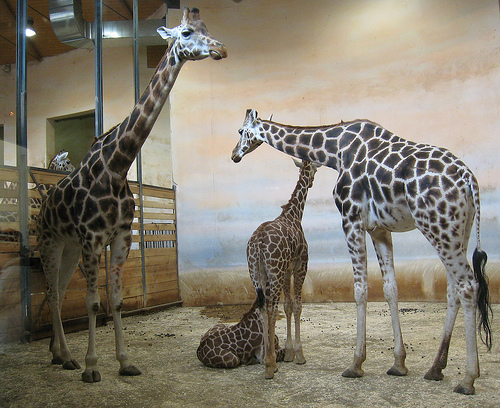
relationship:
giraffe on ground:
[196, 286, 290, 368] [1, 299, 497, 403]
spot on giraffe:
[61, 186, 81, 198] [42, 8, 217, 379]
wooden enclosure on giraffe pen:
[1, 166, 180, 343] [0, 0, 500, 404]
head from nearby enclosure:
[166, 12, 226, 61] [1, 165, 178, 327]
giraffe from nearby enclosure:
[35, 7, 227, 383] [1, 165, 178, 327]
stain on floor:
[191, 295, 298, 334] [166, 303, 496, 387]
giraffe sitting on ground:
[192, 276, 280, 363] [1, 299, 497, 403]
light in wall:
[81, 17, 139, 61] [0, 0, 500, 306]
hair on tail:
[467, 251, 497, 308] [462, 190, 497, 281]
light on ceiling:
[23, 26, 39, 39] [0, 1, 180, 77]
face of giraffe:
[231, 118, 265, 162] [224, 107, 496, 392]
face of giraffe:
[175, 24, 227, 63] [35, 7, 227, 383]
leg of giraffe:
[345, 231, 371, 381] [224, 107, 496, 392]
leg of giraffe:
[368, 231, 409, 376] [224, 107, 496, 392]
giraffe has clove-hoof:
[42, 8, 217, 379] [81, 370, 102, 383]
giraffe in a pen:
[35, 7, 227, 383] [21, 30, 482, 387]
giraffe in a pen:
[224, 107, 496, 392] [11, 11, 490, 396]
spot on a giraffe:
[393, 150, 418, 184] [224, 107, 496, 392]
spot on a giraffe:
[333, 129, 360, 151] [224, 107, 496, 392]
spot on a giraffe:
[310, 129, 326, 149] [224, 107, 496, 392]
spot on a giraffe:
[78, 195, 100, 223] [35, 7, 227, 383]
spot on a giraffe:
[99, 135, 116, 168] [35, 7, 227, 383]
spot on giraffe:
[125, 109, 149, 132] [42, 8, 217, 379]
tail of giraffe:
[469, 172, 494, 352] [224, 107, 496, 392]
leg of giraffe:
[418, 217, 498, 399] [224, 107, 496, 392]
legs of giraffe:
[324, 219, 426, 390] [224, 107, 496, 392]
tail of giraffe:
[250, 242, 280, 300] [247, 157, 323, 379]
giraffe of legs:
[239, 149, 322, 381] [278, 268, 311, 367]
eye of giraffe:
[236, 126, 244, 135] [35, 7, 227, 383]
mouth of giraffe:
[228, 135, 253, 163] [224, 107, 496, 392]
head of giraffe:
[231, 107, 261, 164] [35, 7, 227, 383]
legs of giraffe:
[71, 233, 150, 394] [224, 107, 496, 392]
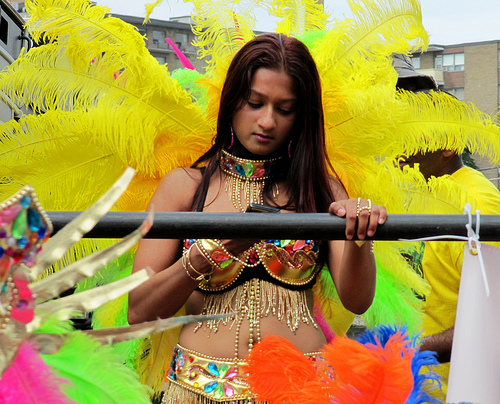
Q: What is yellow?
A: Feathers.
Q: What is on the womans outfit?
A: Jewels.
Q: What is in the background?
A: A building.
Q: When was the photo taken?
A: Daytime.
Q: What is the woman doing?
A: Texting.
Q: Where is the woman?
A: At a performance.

* * *

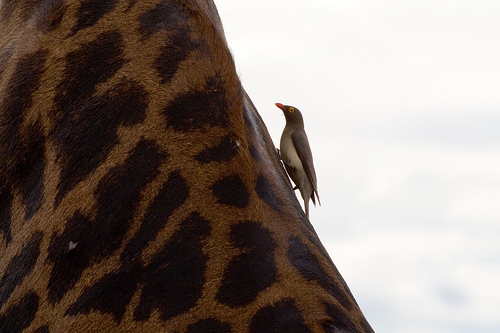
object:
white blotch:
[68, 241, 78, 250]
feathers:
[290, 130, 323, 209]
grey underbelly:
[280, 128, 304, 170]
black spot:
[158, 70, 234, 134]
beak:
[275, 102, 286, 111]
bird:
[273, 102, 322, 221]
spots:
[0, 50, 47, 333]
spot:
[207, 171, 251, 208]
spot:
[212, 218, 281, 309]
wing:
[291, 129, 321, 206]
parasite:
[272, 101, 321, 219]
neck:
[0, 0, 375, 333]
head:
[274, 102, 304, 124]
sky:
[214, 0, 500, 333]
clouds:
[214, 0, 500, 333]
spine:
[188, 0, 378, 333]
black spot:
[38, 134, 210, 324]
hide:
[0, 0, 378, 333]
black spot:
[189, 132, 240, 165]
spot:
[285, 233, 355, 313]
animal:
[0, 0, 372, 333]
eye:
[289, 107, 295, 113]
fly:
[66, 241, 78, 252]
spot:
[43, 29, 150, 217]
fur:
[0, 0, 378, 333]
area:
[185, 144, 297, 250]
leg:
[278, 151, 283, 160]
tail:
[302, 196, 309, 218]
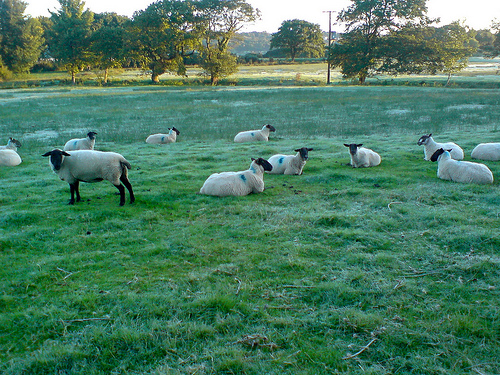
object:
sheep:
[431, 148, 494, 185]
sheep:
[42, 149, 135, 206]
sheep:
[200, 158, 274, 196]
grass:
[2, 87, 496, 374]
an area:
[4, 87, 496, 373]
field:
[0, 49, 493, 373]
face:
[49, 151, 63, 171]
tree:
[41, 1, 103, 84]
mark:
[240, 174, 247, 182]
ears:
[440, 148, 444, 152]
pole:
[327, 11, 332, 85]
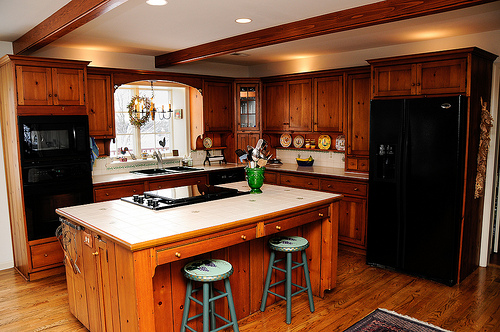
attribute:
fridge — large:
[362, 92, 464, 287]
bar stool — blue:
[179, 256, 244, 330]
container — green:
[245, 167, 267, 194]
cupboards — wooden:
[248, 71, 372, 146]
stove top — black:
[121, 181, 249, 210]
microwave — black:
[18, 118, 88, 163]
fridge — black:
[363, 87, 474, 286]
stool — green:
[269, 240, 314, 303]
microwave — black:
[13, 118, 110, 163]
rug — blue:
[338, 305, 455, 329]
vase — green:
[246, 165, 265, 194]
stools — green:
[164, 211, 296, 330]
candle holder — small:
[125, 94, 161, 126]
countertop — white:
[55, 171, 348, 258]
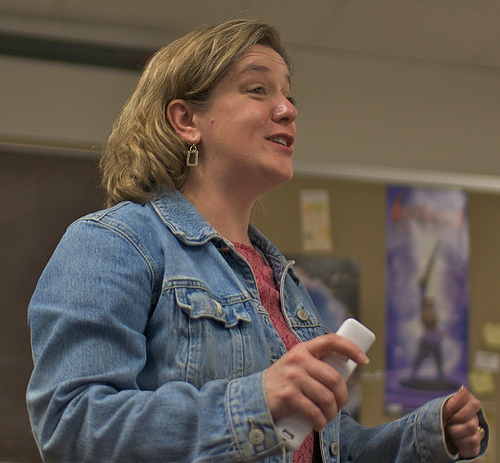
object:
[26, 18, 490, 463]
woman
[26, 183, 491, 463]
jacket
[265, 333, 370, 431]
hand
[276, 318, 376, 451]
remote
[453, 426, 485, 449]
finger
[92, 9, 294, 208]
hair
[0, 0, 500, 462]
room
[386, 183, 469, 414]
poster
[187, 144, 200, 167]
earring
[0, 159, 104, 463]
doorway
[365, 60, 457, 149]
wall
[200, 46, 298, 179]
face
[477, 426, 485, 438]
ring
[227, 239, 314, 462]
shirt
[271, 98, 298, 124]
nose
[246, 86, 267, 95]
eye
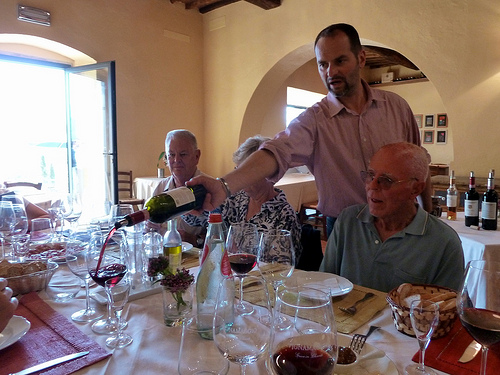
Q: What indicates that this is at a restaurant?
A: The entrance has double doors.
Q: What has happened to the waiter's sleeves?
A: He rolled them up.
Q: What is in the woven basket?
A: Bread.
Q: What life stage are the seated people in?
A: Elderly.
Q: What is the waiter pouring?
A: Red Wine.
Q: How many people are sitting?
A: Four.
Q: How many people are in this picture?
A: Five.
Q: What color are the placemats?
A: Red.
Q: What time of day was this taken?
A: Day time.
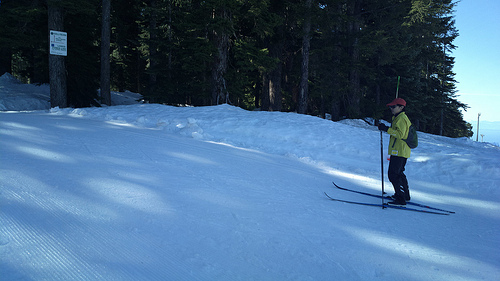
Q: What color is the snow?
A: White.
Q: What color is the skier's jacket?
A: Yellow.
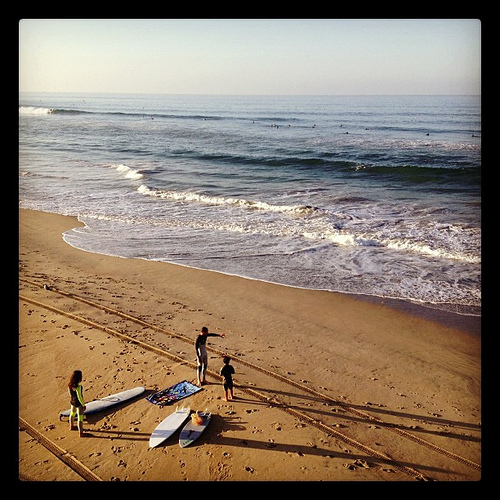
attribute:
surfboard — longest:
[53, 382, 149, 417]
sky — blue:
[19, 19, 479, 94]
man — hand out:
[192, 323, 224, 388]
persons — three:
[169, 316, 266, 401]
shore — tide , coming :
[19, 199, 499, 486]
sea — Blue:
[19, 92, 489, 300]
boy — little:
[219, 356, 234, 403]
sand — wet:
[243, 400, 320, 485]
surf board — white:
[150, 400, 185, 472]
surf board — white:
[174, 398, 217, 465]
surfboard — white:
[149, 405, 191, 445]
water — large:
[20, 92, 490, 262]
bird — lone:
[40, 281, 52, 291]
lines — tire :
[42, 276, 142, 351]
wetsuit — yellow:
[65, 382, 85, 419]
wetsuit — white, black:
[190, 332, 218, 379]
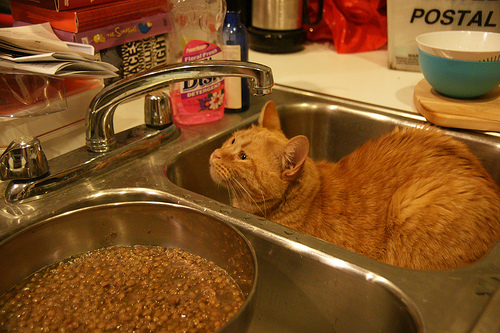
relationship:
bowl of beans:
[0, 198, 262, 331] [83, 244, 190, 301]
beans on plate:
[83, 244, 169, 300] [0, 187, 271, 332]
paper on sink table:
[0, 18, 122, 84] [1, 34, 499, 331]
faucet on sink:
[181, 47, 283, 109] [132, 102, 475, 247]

▸ **The problem**
Pick out every line above that contains the word "waiter" and copy each one in full.

▸ **Exercise output**
Q: What has happened to the waiter's sleeves?
Q: What is the waiter pouring?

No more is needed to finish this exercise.